The weather was terrible, so we took two devices to keep the rain away. They’re called umbrellas.
The railway museum has become an annual visit each time we’re in town for holidays.
It’s a great place for people who enjoy trains – young and old. It’s nice to see Lewis now enjoys the workshops as much as Myles does.
The only slightly unfortunate thing (for people on the north side) is the museum’s all the way down in Ipswich.
Since Lewis is still toilet training, the hour or so train trip is fraught with danger. My nose was in overdrive. In fact, I quite regularly asked Lewis if he had to poo as I could clearly smell something very unpleasant.
After Lewis denied any activity for about the tenth time I noticed the horrid stench was actually coming from the guy that was sitting behind us. It was confirmed the next station when he got off, and the train’s odour improved markedly.
A couple of police asked to see our tickets on the train. They were impressed to see my boys wearing Junior Police hats that the boys’ Nannors bought them from The Ekka. The police got off the train with us when it terminated at Ipswich. And to our luck, they were happy to get a photo with us (see below).

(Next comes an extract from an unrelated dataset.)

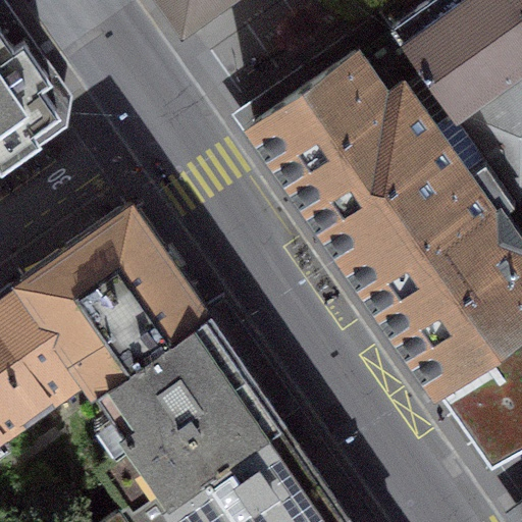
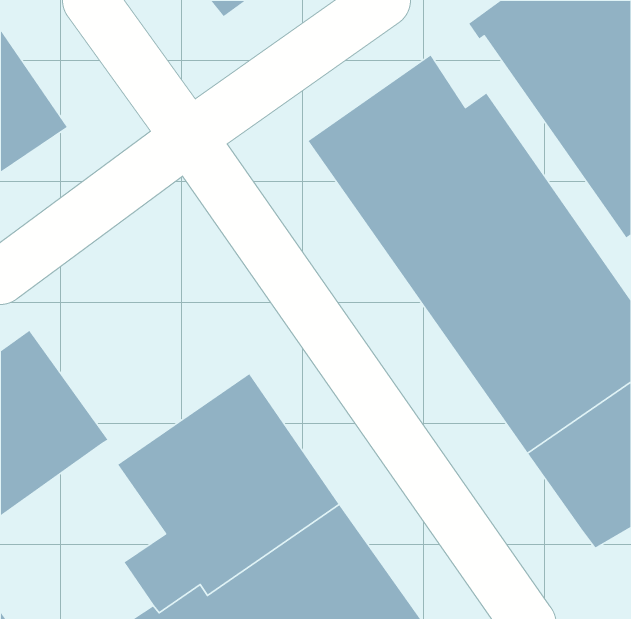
building: [24,208,206,394] -> none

I couldn’t help but feel like a criminal with four people around me wearing police caps, and me looking quite scruffy and unshaven. It was probably unfair of me to suggest that on this end of the train line the hats could make Myles and Lewis targets for non law-abiding 6 and 2 year olds.
As it wasn’t the weekend or a local holiday, the workshops was quiet. It gave my boys the power to do whatever they wanted to for as long as they liked. So we drove a lot of train simulators for a long time.
We caught the train home, which from the Ipswich line can be quite interesting. Sitting in the next four seater was a huge Maori guy and his girlfriend. Lewis stared at him – which isn’t a good start – but then it got worse. Lewis decided to point straight at the guy and ask us why the guy “has a string there”. We didn’t know, and the guy who also heard this didn’t know what was meant either. Then after a few moments he realized Lewis was referring to his long thin “rat’s tail” of hair extending down, which the guy showed us. It was all quite jovial, thankfully. When Lewis asked why he had it, I asked why Lewis didn’t have one. I should have known better. Lewis now almost in conversation with the guy, explained that he didn’t have one cause he’s a boy. It was at this point he guys girlfriend laughed out loud. The poor (now almost demoralised) guy could only share with a wry smile that “he really got me”.
All in all a good day.
Now we’re at Brisbane International Airport waiting for boarding time to our flight back to Dubai.